There is a growing belief that unflinching ideology and orthodoxy of all stripes do not serve us, and that our future lies in a pragmatic, active pluralism. Having grown up with both the idealism of the 60s and the skepticism of the 80s, young Americans are increasingly distrustful of monochromatic views of the world, no matter what perspective they represent. Young people from other parts of the world have seen all too clearly their own forms of hypocrisy and broken promises and tend, at least in my limited experience, to be similarly disinterested in theories that calcify to gospel truth rather than serving solely as guiding principle. When I think of this, I think of my fellows in the social entrepreneurship movement, Alex, Amy, Blair, Aden, Abby, Jacob, Charlie, and more who you'll meet this week, who are moving environmental and social value back to the center of our "business" calculations.

And despite the utterly atrocious state of our national and global education systems; systems which I would argue systematically crush passion and creativity in the name of preparing people for jobs in an antiquated industrial economy; the countervailing power of the internet has helped us become arguably the most creative generation in history. The lowered barrier to production of media - whether it's art, music, language, or video, mean that we are constantly remixing and iterating upon each other's culture in the new global commons.
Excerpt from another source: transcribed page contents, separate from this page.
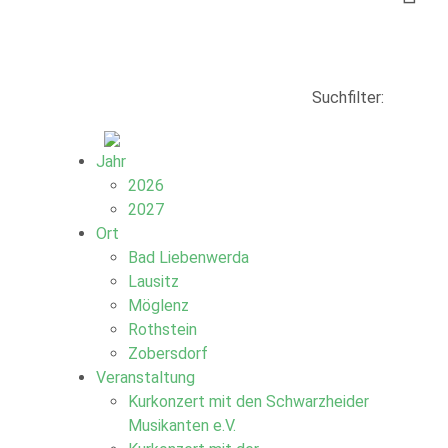
Suchfilter:
Jahr
2026
2027
Ort
Bad Liebenwerda
Lausitz
Möglenz
Rothstein
Zobersdorf
Veranstaltung
Kurkonzert mit den Schwarzheider
Musikanten e.V.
As those who know me or who have spent anytime with my blogs can attest, the latent power of an iterative, creative view of the world fills me with more hope than almost anything else. When I think of this, I think of the GES staff, from Emily and Rajni right down to the nervous freshman who turns up at the activities fair not knowing what to expect, who create an entire subaltern education for themselves, not in the name of grades but in the pursuit of understanding.

But the true power of our generation; the greatest gift of our parents who encouraged us to question authority; the very thing that the cynics will try to tear down at every chance; the single, bedrock element of our generation's particular way of seeing that truly has the power to change things, is our unflinching belief that we can change things.

At the Skoll World Forum for Social Entrepreneurship a few weeks ago, leadership professor Roger Martin argued that the most common characteristic of exceptional leaders - not good leaders, but exceptional leaders - is that when presented with opposing and undesirable options, their tendency is to reject the premise of the choice and find a superior path forward.

Tonight, I told you stories from history for one simple reason. We are - everyone in this room - the inheritors of a legacy that respects no boundaries of race, gender or faith. It is a legacy that does not belong to any single leader or any single movement.

It is the legacy of people who, like Jane Addams, when confronted with magnitude of inequality and humanity's terrible capacity to destroy, refuse to believe that injustice is natural. It is the legacy of people like who have, like Thomas Clarkson had, a sheer, fortitudinal belief in our potential to shape a society driven by the better angels of our nature. It's the legacy of people who despite nights, weeks, even decades of doubt, never stopped believing that they could change the world. While some might call this arrogance, I call it being Just Naïve Enough.

This is our legacy. This is our story. Every day I meet older people, family, friends, mentors, absolutely stunned by how young the members of our movement are. They're so used to the old, tired trade off between passion and selling out; they're used to idealism deferred. They often feel, to quote Bob Dylan, that "People seldom do what they believe in. They do what is convenient, then repent." But cynicism has gone out of fashion, and they're looking to us for leadership. The moment is ours to create.

Our obligation is to find our passion, and to unleash the passion of others. Our responsibility is to remember that systems of oppression were created by people, and so too can people undo them. Our hope is to never stop believing that we can change the world, because we must.

To end with one final quote from Jane Addams: "Our doubts are traitors, and make us lose the good we often might win, by fearing to attempt."

Find your story, and thank you for listening to mine.